PARCO 2019 Additional Material

This document contains extra material for the PARCO Journal “Analysis of OpenMP 4.5 Offloading in Implementations: Correctness and Overhead”. These materials and resources we were not able to include in the original manuscript due to space limitation and scope of the paper.

It’s important to understand that the information that is found here is intended for our documentation and possible reproducibility of these results. However, we do not provide support to maintain the scripts that we have generated, nor we will be promissing any progress to this end. These results are not meant to be part of the testsuite yet.

How to run the results:

You will need the repo branch called “timing”

git clone https://github.com/SOLLVE/sollve_vv.git
git checkout timing

There are two running modes. CUPTI or Wall Time. 

WALL TIME:

It will only include the wall time for each experiment, ran multiple times. By default it runs 3 times, and discards the max and min. If you want your results to make sense you probably want to increase these to a larger number.
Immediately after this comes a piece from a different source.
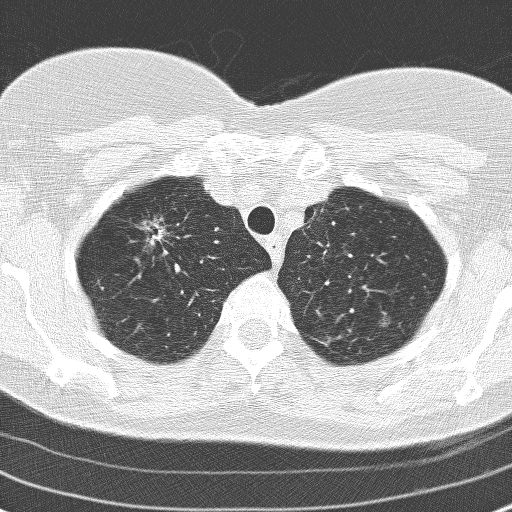
Axial slice from a low-dose chest CT screening exam, second screening round (one year after baseline), lung window (W 1500 / L -600 HU), 3.2 mm slice thickness, lung (sharp) reconstruction kernel (D), slice 30 of 160 in the series. Female, age 60 years at enrolment. Former smoker at enrolment.
Expert-annotated lung lesion, box from (x=127, y=206) to (x=181, y=257) px. Screening reader's record for this exam (one nodule recorded; not confirmed to be the boxed lesion): non-calcified nodule or mass ≥4 mm, right upper lobe, 17 × 15 mm, spiculated (stellate) margins, soft tissue attenuation, pre-existing on the prior screen: yes; interval growth: yes. Official screen result: positive, other. Lung cancer was diagnosed 78 days after this screen: adenocarcinoma, NOS, right upper lobe, moderately differentiated (G2), stage IA (AJCC 6th edition), 23 mm at pathology.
To increase the number of repetitions:

For wall time it is possible to increase the number of repetition by modifying the variable NUM_REP

For example, if you want to get the wall time, with 10 repetitions + 2 outliers discarded (hence the NUM_REP=12), then you can use

> make clean; rm -rf logs
> make CC=gcc CXX=g++ LOG_ALL=1 LOG=1  SOURCES=tests/target/test_target_timing.c NUM_REP=12 VERBOSE=1 VERBOSE_TESTS=1 all
> sys/scripts/parse2tabs.py -o convertedLog.txt logs/test_target_timing.c.log
> head convertedLog.txt
TestName	AVG_TIME	STD_DEV	MEDIAN	MAX_TIME	MIN_TIME
[target]	350.000000	0.000000	350.000000	384	350
[target_defaultmap]	343.000000	0.000000	343.000000	358	343
[target_dependvar]	722.000000	0.000000	722.000000	723	722
[target_device]	341.000000	0.000000	341.000000	350	341
[target_firstprivate]	717.000000	0.000000	717.000000	725	717
[target_private]	341.000000	0.000000	341.000000	354	341
[target_if]	340.000000	0.000000	340.000000	350	340
[target_is_device_ptr]	372.000000	0.000000	372.000000	384	372
[target_map_to]	379.000000	0.000000	379.000000	404	379
...

CUPTI:

Cupti provides a trace output. This has two implications.  1) it can only be run once, and we use an outer for loop to consider multiple iterations.  2) there’s some overlapping in the different traces, so the aggregated values of each of the cupti traces cannot be used, instead it is necessary to discard overlapping.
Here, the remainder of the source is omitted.